*WORK REQUEST A*.
The article on Canada's handgun import ban calls the ban a "stopgap." In one to three sentences, explain why it is called that.
*WORK REQUEST B*.
Say whether each statement agrees with the article on Canada's handgun import ban. Answer yes or no, and quote the deciding words from the article. (i) The ban takes effect on Aug. 19. (ii) The ban was approved by Parliament before taking effect. (iii) Dianne Harnois owns a gun store.
*WORK REQUEST C*.
Reproduce the part of the article on Canada's handgun import ban starting with "Concerns emerge over" and going on through "government said Friday.".

Concerns emerge over 'misleading' Canadian handgun import ban
Ottawa's plan to stop handgun imports into Canada has some gun owners and experts in Alberta calling it an overreach that could have unintended consequences.
Effective Aug. 19, the Canadian government will ban the importation of restricted handguns into the country. The ban is being pushed ahead without Parliament's approval and will instead use regulatory restrictions to make the policy change.
The measure is expected to prevent "nearly all" individuals and businesses from importing handguns into Canada, the government said Friday.
"This ban is a stopgap while the handgun freeze in its entirety moves through the parliamentary process, preventing shelves from being restocked in the immediate term," said Foreign Affairs Minister Melanie Joly.
When CTV News Edmonton asked what Dianne Harnois, owner of gun store P & D Enterprises, thought about the measure, she said Prime Minister Justin Trudeau had "gone way too far."
"No matter what way he has to get it through, he is pushing it," Harnois said. "And in my personal opinion, I would tell him it is time to step down."

*SUPPLIED INFORMATION*.
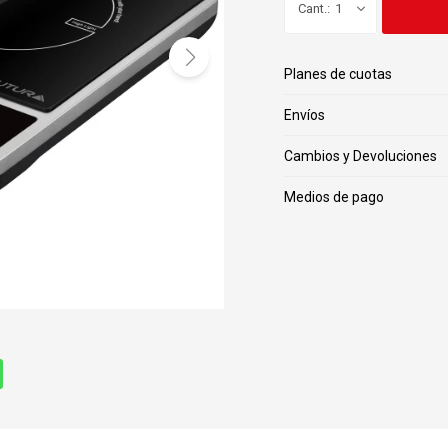
1
Planes de cuotas
Envíos
Cambios y Devoluciones
Medios de pago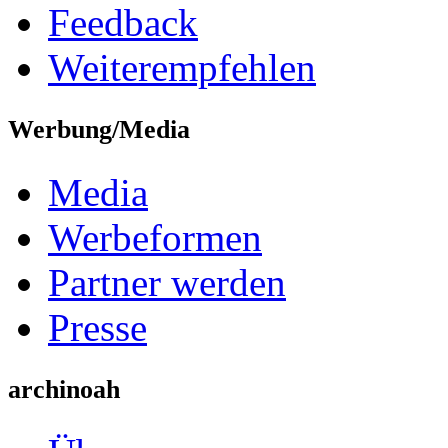
Feedback
Weiterempfehlen
Werbung/Media
Media
Werbeformen
Partner werden
Presse
archinoah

*ANSWER SECTION A*.
Foreign Affairs Minister Melanie Joly called the ban a stopgap because it fills the gap while the full handgun freeze moves through the parliamentary process. It keeps shelves from being restocked in the meantime.

*ANSWER SECTION B*.
(i) Yes: "Effective Aug. 19, the Canadian government will ban the importation of restricted handguns into the country."
(ii) No: "The ban is being pushed ahead without Parliament's approval and will instead use regulatory restrictions to make the policy change."
(iii) Yes: "Dianne Harnois, owner of gun store P & D Enterprises"

*ANSWER SECTION C*.
Concerns emerge over 'misleading' Canadian handgun import ban
Ottawa's plan to stop handgun imports into Canada has some gun owners and experts in Alberta calling it an overreach that could have unintended consequences.
Effective Aug. 19, the Canadian government will ban the importation of restricted handguns into the country. The ban is being pushed ahead without Parliament's approval and will instead use regulatory restrictions to make the policy change.
The measure is expected to prevent "nearly all" individuals and businesses from importing handguns into Canada, the government said Friday.